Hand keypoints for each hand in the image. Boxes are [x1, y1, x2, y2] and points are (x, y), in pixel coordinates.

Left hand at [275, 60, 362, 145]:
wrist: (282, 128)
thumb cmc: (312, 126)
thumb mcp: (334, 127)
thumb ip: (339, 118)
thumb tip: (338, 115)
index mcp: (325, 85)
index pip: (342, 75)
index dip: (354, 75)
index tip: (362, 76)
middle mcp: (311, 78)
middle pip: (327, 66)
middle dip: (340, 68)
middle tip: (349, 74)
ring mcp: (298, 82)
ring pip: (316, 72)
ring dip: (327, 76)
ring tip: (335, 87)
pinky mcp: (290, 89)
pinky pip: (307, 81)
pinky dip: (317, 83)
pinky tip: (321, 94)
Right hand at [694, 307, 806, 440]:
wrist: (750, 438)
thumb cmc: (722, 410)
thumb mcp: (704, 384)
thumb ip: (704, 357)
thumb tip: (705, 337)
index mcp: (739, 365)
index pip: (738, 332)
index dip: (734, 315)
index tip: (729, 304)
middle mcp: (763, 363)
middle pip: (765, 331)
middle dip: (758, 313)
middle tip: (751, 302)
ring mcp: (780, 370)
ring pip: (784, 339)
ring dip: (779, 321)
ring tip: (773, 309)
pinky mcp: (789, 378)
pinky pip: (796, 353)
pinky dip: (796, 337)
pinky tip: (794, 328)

--

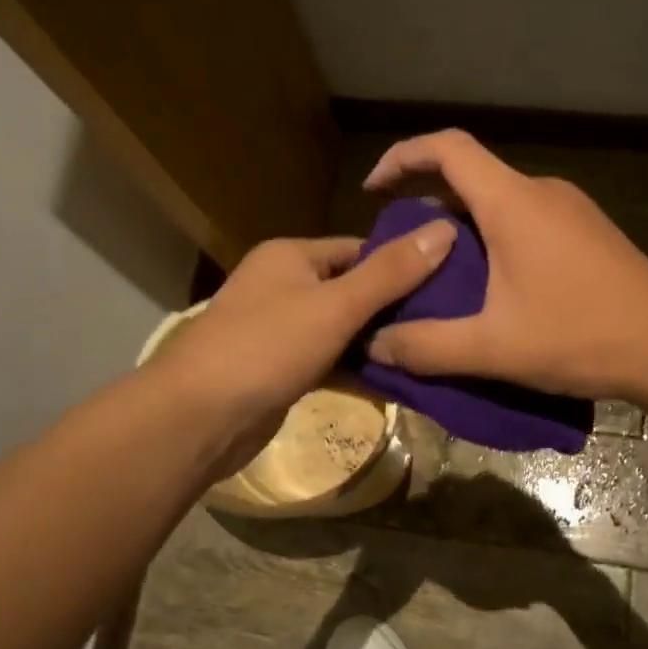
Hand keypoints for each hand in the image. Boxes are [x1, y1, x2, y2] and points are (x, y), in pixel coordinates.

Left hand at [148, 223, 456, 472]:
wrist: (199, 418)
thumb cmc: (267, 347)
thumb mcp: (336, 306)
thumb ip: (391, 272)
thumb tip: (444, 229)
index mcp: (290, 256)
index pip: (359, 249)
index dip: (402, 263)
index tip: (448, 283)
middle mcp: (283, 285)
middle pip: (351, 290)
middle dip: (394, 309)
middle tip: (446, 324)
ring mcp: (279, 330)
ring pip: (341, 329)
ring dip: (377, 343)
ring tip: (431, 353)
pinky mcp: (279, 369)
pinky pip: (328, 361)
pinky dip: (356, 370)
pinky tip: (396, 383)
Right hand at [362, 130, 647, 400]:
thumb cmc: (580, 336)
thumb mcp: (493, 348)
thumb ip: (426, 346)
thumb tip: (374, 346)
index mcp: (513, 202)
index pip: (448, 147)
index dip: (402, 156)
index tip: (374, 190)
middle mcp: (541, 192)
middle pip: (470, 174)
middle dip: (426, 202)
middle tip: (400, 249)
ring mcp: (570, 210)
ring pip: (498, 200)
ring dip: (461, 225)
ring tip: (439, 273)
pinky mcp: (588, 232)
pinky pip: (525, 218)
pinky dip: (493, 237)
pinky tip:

### Required action
Output exactly one stretch of the listing: from the line containing "ring pip: (784, 339)" through the line containing "pinky tip: (794, 328)", both end lines included.

### Exercise answer
ring pip: (784, 339)
ring dip: (779, 321)
ring tip: (773, 309)
pinky mcp: (789, 378)
pinky pip: (796, 353)
pinky dip: (796, 337)
pinky tip: (794, 328)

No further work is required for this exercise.